The very same split-brain research that exposed shocking differences between the two hemispheres also revealed that the left hemisphere contains the interpreter, whose job is to interpret our behavior and our responses whether cognitive or emotional, to environmental challenges. (p. 174)

Despite its specific location, it “interprets actions and feelings generated by systems located throughout the brain.” Given that most human language systems are also found in the left-brain, the stories generated by the interpreter are verbal (rather than visual). Thus, he focuses on the complex kind of consciousness found only in humans without addressing the simpler, non-verbal forms found in other species. His experiments showed that when confronted with questions that could be answered with information that was made accessible only to the right hemisphere, the patient’s left brain “interpreter” would confidently construct a story that provided a false but feasible answer. Thus, his “interpreter” turns out to be a “spin-doctor” who creates an inflated sense of human capabilities. These conclusions led him to assume that all “biography is fiction” and “autobiography is hopelessly inventive”—conclusions not shared by Damasio.

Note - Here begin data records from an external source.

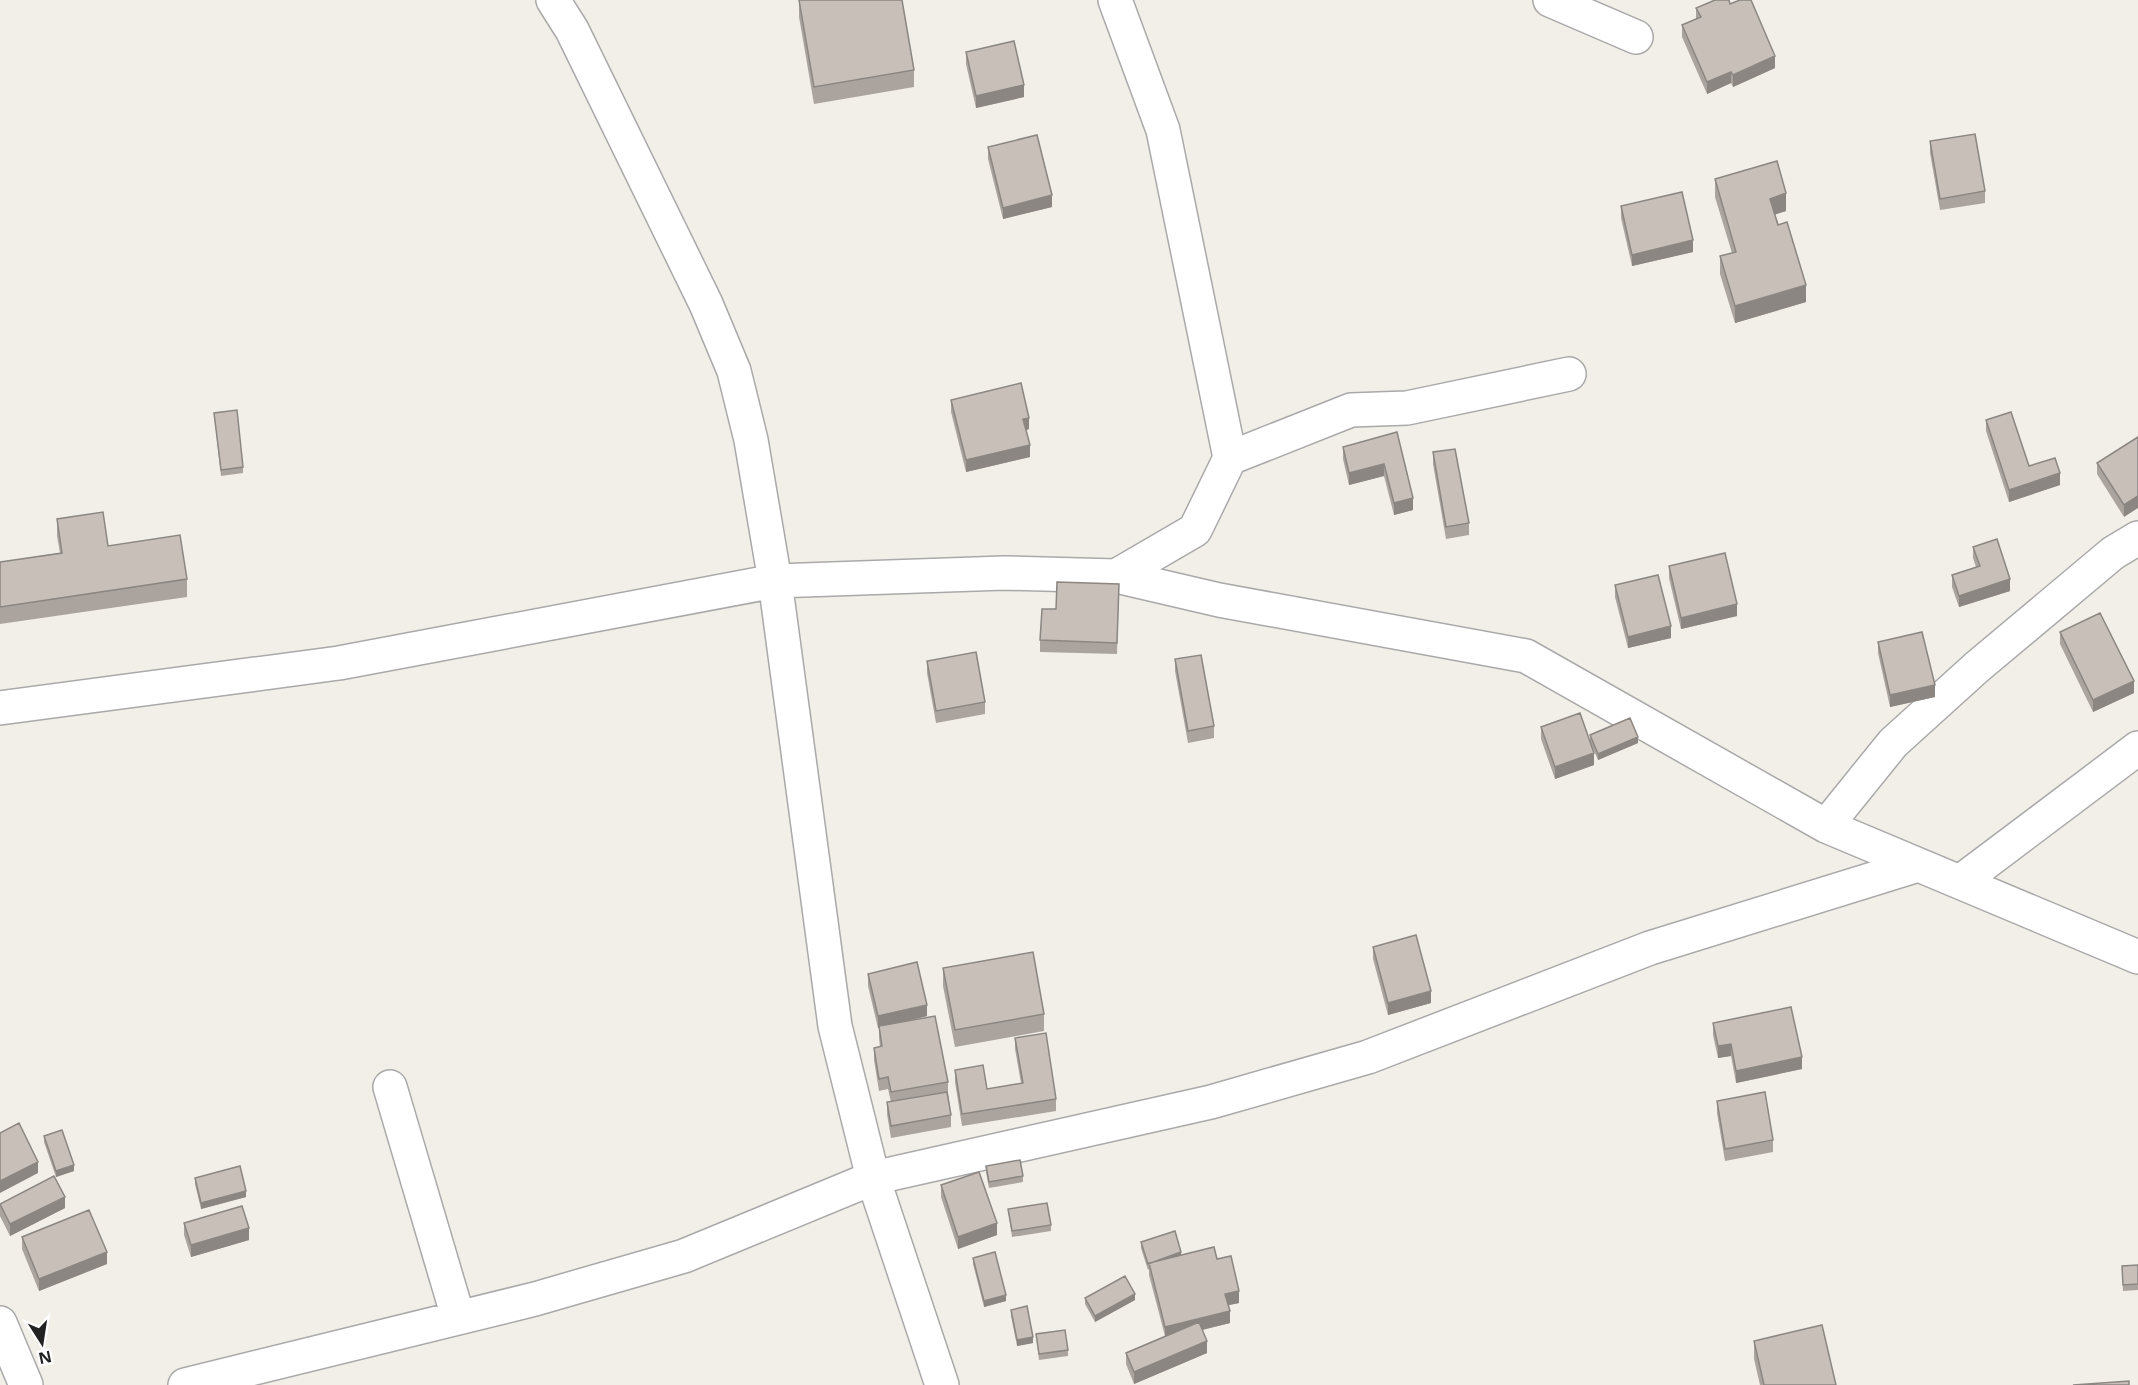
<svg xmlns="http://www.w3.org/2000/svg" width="2138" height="1385" viewBox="0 0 2138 1385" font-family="'Noto Sans',sans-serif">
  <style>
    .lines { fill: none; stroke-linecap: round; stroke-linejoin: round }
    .street-casing { stroke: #a9a9a9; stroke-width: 36 }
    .street { stroke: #fff; stroke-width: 33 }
    .wall { fill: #aba49e }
    .shaded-wall { fill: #8b8681 }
    .building { fill: #c7bfb8; stroke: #8b8681; stroke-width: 1.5 }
  </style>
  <rect width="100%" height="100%" fill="#f2efe9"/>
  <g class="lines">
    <g class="street-casing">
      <path id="street" d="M553,0L572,30L706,304L734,371L751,440L775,581L835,1026L873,1178L942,1385
        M1115,0L1163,130L1230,458L1195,530L1116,576
        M1550,0L1636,37
        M1230,458L1351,410L1407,408L1569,374
        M0,708L339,663L775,581L1004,573L1116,576L1219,600L1526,656L1826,826L2138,957
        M1826,826L1893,743L1977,667L2113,553L2138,538
        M1960,882L2138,748
        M390,1087L458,1317
        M0,1323L26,1385
        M185,1385L535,1299L684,1256L873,1178L1211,1102L1368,1057L1650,948L1918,865"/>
    </g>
    <use href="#street" class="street"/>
  </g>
  <path class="wall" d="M799,0L914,70V87L814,104L799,17Z
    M1730,4L1775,68L1733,87L1731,83L1707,94L1682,37V25L1696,19V8Z
    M966,52L1024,97L976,108L966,64Z
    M1930,141L1985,191V203L1940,210L1930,153Z
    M988,147L1052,207L1003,219L988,159Z
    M1715,179L1786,211L1775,214L1806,302L1735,323L1720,274V256L1732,253L1715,197Z
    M1621,206L1693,252L1632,266L1621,218Z
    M951,400L1029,429L1026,430L1030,457L966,472L951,412Z
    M214,413L243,467V473L221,476Z
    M1986,420L2029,466L2060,485L2009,502L1986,431Z
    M1397,432L1413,510L1394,515L1384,476L1349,485L1343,459V447Z
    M2138,437L2124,517L2097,474V463Z
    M1433,452L1469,523V535L1446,539L1433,464Z
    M57,519L108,546L187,579V597L0,624V562L60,553L57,536Z
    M1973,547L2010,591L1959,607L1952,587V575L1976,567L1973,558Z
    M1669,566L1737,616L1681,629L1669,578Z
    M1119,584L1117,654L1040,652V640L1056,609Z
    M1615,585L1671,638L1628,648L1615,597Z
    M2060,632L2134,693L2093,712L2060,644Z
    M1878,642L1935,697L1890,707L1878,653Z
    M1175,659L1214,726V738L1188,743L1175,671Z
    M927,661L985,702V714L936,723L927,673Z
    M1541,727L1590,740V735L1638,743L1598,760L1590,742L1594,765L1555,779L1541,739Z
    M1373,947L1431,1003L1388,1015L1373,959Z
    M943,968L1044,1014V1031L955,1047L943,986Z
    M868,974L927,1016L900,1023L948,1082V1094L951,1115V1127L891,1138L887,1114V1102H891L888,1089L879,1091L874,1060V1048L880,1047L879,1038V1028H878L868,986Z
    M1713,1023L1802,1069L1736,1083L1731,1056L1718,1058L1713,1035Z
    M1015,1038L1056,1099V1111L962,1126L955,1082V1070L987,1089L1021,1083L1015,1049Z
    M1717,1101L1773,1140V1152L1725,1161L1717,1113Z
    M44,1136L74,1171L56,1177L44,1142Z
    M986,1166L1023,1176V1182L989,1188L986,1172Z
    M195,1178L246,1197L201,1209L195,1184Z
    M941,1185L997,1235L958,1249L941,1197Z
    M0,1204L65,1208L10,1236L0,1216Z
    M1008,1209L1051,1225V1231L1012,1237Z
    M184,1223L249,1240L191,1257L184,1235Z
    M22,1237L107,1264L39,1291L22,1249Z
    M1141,1242L1181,1255L1217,1259L1239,1303L1228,1305L1230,1323L1202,1330L1207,1353L1134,1384L1126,1364V1353L1165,1336L1149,1275V1269L1148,1270L1141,1248Z
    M973,1258L1006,1301L984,1307L973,1264Z
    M2138,1265V1290L2123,1291L2122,1266Z
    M1085,1298L1135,1300L1095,1322L1085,1304Z
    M1011,1310L1033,1343L1017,1346L1011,1316Z
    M1036,1334L1068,1350V1356L1039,1360Z
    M1754,1341L1836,1385H1760L1754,1359Z"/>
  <path class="shaded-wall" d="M1775,56V68L1733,87V75Z
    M1731,72V83L1707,94V82Z
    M1024,85V97L976,108V96Z
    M1786,193V211L1770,216V199Z
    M1052,195V207L1003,219V208Z
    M1693,240V252L1632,266V255Z
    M1806,285V302L1735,323V306Z
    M1029,418V429L1023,431V419Z
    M1030,445V457L966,472V460Z
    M1384,464V476L1349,485V473Z
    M2060,473V485L2009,502V490Z
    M2138,496V508L2124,517V505Z
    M1413,498V510L1394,515V503Z
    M2010,579V591L1959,607V596Z
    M1737,604V616L1681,629V618Z
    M1671,626V638L1628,648V637Z
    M2134,681V693L2093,712V700Z
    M1935,685V697L1890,707V695Z
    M1638,737V743L1598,760V754Z
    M1594,753V765L1555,779V767Z
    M1431,991V1003L1388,1015V1003Z
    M927,1005V1016L878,1028V1016Z
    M1731,1044V1056L1718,1058V1046Z
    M1802,1057V1069L1736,1083V1071Z
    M38,1162V1173L0,1193V1181Z
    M74,1165V1171L56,1177V1171Z
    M246,1191V1197L201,1209V1203Z
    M65,1197V1208L10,1236V1224Z
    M997,1223V1235L958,1249V1237Z
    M249,1228V1240L191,1257V1245Z
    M107,1252V1264L39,1291V1279Z
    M1181,1252V1258L1149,1263Z
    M1239,1291V1303L1225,1306V1294Z
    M1135,1294V1300L1095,1322V1316Z
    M1006,1295V1301L984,1307V1301Z
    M1230,1311V1323L1165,1339V1327Z
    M1033,1337V1343L1017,1346V1340Z
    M1207,1341V1353L1134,1384V1372Z"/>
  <path class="building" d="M799,0H902L914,70L814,87Z
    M1715,0H1729L1730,4L1740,0H1751L1775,56L1733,75L1731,72L1707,82L1682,25L1701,17L1696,8Z
    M1014,41L1024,85L976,96L966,52Z
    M1975,134L1985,191L1940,199L1930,141Z
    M1037,135L1052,195L1003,208L988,147Z
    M1777,161L1786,193L1770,199L1778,225L1787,222L1806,285L1735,306L1720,256L1736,252L1715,179Z
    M1682,192L1693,240L1632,255L1621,206Z
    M1021,383L1029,418L1023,419L1030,445L966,460L951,400Z
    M237,410L243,467L221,470L214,413Z
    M2011,412L2029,466L2055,458L2060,473L2009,490L1986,420Z
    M1397,432L1413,498L1394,503L1384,464L1349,473L1343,447Z
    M2138,437V496L2124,505L2097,463Z
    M1455,449L1469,523L1446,527L1433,452Z
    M103,512L108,546L180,535L187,579L0,607V562L62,553L57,519Z
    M1997,539L2010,579L1959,596L1952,575L1980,566L1973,547Z
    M1725,553L1737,604L1681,618L1669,566Z
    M1658,575L1671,626L1628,637L1615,585Z
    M1057,582L1119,584L1117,643L1040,640L1042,609H1056Z
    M2100,613L2134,681L2093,700L2060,632Z
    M1922,632L1935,685L1890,695L1878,642Z
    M976,652L985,702L936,711L927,661Z
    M1201,655L1214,726L1188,731L1175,659Z
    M1580,713L1594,753L1555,767L1541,727Z
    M1630,718L1638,737L1598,754L1590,735Z
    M1416,935L1431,991L1388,1003L1373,947Z
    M1033,952L1044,1014L955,1030L943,968Z
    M917,962L927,1005L878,1016L868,974Z
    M1791,1007L1802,1057L1736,1071L1731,1044L1718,1046L1713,1023Z
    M935,1016L948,1082L891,1092L888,1077L879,1079L874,1048L882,1046L879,1026Z
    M1046,1033L1056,1099L962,1114L955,1070L983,1065L987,1089L1023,1083L1015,1038Z
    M947,1092L951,1115L891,1126L887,1102Z
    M1765,1092L1773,1140L1725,1149L1717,1101Z
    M19,1123L38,1162L0,1181V1133Z
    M62,1130L74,1165L56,1171L44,1136Z
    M1020,1160L1023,1176L989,1182L986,1166Z
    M240,1166L246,1191L201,1203L195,1178Z
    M979,1172L997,1223L958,1237L941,1185Z
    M54,1176L65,1197L10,1224L0,1204Z
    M1047,1203L1051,1225L1012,1231L1008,1209Z
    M242,1206L249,1228L191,1245L184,1223Z
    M89,1210L107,1252L39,1279L22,1237Z
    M1175,1231L1181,1252L1148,1264L1141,1242Z
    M1214,1247L1217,1259L1231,1256L1239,1291L1225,1294L1230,1311L1165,1327L1149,1263Z
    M995,1252L1006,1295L984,1301L973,1258Z
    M2138,1265V1284L2123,1285L2122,1266Z
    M1125,1276L1135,1294L1095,1316L1085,1298Z
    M1027,1306L1033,1337L1017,1340L1011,1310Z
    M1199,1322L1207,1341L1134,1372L1126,1353Z
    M1822,1325L1836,1385H1764L1754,1341Z
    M1065,1330L1068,1350L1039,1354L1036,1334Z
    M2129,1381V1385H2073Z"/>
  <g transform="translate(42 1343) rotate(168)" stroke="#ffffff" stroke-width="4.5" paint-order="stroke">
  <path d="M0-4.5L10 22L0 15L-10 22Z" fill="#222222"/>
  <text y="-9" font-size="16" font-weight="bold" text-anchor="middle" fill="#222222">N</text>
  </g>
</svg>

Yet, like William James, both neuroscientists see consciousness as a process rather than an object or substance. Both claim its emergence depends on autobiographical story-telling. Both see this narrative process as combining emotion and cognition and assume it is repeated throughout our life. Both adopt James’s natural metaphors to describe this unifying “stream of consciousness,” which flows like a river yet whose modular parts have different paces, as if, like a bird’s personal life, it were made of alternating “flights and perchings.” Both link this emergence of consciousness to the primary function that drives the Darwinian narrative of natural selection—improving the individual’s chances for reproduction and survival.

Not surprisingly, this belief in serial autobiography as a means of survival has also been held by many writers—perhaps none more powerfully than Marcel Proust, whose entire life was devoted to this genre, and Salman Rushdie, who claimed in his 2012 memoir, Joseph Anton, which described the 10-year-long fatwa that had condemned him to death: “Man was the storytelling animal, the only creature on earth that told itself stories to understand what kind of creature it was.”